WHAT THE TASK ASKS - Copy the text about the WSU virologist's team award exactly, from "WSU virologist and" through "to the environment.", inclusive.

TEXT EXCERPT Block Start

WSU virologist and team honored

Women in India sell vegetables for a living as well as shop for vegetables for their families. (Photo by Naidu Rayapati)
PULLMAN – Naidu Rayapati, a plant virologist at the WSU Prosser Irrigated Agriculture Research and Extension Center, and his colleagues from other institutions received a team award for international work at the 6th International IPM Symposium in Portland, OR, on March 24.

Rayapati, a member of the Integrated Pest Management Collaborative Research Support Program (IPM CRSP) funded by the U.S. Agency for International Development at Virginia Tech, received the International IPM Excellence Award.

Integrated pest management, or IPM, is a systems approach of pest management of crops utilizing methods that minimize risk to the environment.

The team award was presented to IPM CRSP “for exceptional accomplishments relating to economic benefits of IPM adoption, reducing potential human health risks, and demonstrating minimal adverse environmental effects.”

As part of the IPM CRSP, Rayapati administers a research project focused on IPM strategies for the management of thrips and thrips- transmitted tospovirus diseases in vegetable cropping systems in South and Southeast Asia. Tospoviruses, which derive their name from the first identified member of the genus, Tomato spotted wilt virus, cause significant crop losses in vegetables and other crops around the world.

The scientist, a native of India, has been involved in virus research beginning with his postdoctoral research in virology at the International Crops Research Institute for Semi- Arid Tropics in India. He later worked for ICRISAT as a senior scientist conducting lab and field-based research on virus diseases of peanuts in Asia and Africa. Rayapati also worked as a consulting virologist with the Crop Protection Program of the Department for International Development in the United Kingdom deploying sustainable virus disease management strategies to help subsistence farmers in Malawi and Uganda.

He came to WSU from the University of Georgia in 2004 to develop a comprehensive research, extension and teaching program on virus diseases of grapevines.

In 2007, Rayapati received the International Service Award from the American Phytopathological Society for his achievements in solving virus disease problems in subsistence agriculture in sub-Saharan Africa and for capacity building for virus research in developing countries.

TEXT EXCERPT Block End
DATASET RECORDS Block Start

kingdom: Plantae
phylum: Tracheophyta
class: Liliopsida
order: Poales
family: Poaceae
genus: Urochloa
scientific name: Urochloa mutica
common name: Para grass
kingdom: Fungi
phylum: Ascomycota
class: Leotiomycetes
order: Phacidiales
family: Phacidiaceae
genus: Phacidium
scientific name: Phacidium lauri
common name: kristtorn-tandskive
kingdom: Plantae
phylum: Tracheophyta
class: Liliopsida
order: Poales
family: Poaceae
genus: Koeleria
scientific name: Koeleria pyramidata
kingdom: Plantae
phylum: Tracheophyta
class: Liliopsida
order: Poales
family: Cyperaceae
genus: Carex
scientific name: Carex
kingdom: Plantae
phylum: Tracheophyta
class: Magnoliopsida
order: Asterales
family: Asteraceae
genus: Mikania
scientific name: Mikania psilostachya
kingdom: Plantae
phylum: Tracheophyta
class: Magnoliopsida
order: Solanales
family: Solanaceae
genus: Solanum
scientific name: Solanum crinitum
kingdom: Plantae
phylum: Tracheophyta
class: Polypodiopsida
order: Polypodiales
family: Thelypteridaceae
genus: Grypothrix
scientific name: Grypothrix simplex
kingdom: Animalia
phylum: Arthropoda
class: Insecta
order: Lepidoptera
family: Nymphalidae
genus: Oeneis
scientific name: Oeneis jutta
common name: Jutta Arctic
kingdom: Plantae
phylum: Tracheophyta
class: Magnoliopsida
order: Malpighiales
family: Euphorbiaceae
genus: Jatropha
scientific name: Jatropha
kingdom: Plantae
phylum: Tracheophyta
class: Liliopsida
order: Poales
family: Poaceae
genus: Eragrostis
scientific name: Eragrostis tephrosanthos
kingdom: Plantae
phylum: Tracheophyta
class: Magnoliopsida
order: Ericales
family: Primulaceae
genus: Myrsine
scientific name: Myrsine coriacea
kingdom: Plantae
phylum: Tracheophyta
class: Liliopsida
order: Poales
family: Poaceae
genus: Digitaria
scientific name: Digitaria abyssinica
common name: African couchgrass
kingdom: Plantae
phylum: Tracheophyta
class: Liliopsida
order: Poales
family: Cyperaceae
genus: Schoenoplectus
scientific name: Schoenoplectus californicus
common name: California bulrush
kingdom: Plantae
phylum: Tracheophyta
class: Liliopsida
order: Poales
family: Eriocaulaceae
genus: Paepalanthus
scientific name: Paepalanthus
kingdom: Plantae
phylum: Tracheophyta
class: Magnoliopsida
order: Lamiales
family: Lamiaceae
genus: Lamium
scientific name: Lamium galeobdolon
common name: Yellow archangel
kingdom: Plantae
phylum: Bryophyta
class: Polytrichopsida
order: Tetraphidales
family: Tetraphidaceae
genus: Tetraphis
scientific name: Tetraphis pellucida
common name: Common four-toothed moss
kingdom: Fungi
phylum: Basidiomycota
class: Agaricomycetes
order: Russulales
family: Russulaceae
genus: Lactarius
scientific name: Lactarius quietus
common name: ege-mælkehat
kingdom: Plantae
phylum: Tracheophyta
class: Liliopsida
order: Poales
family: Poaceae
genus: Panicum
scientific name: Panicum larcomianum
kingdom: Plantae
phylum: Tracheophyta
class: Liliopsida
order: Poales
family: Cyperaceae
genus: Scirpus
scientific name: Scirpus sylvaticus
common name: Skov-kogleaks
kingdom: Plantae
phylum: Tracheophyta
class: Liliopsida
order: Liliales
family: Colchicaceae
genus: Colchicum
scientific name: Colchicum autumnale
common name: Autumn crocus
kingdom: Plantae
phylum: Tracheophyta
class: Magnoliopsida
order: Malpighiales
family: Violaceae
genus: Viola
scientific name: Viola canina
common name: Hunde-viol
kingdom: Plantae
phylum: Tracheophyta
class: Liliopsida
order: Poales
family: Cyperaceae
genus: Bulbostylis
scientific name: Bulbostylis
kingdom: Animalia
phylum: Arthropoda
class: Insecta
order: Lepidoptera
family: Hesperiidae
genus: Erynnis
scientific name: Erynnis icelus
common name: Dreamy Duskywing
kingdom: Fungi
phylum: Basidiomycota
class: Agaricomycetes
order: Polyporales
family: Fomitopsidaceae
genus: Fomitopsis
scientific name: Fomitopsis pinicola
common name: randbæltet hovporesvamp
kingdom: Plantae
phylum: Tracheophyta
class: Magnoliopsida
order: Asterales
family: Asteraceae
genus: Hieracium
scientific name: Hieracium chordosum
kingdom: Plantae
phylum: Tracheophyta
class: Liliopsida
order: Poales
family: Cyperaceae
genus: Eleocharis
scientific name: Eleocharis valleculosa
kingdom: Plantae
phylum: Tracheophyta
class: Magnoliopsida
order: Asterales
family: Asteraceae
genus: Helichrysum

DATASET RECORDS Block End

ANSWER TO THIS PROBLEM -
WSU virologist and team honored

Women in India sell vegetables for a living as well as shop for vegetables for their families. (Photo by Naidu Rayapati)
PULLMAN – Naidu Rayapati, a plant virologist at the WSU Prosser Irrigated Agriculture Research and Extension Center, and his colleagues from other institutions received a team award for international work at the 6th International IPM Symposium in Portland, OR, on March 24.

Rayapati, a member of the Integrated Pest Management Collaborative Research Support Program (IPM CRSP) funded by the U.S. Agency for International Development at Virginia Tech, received the International IPM Excellence Award.

Integrated pest management, or IPM, is a systems approach of pest management of crops utilizing methods that minimize risk to the environment.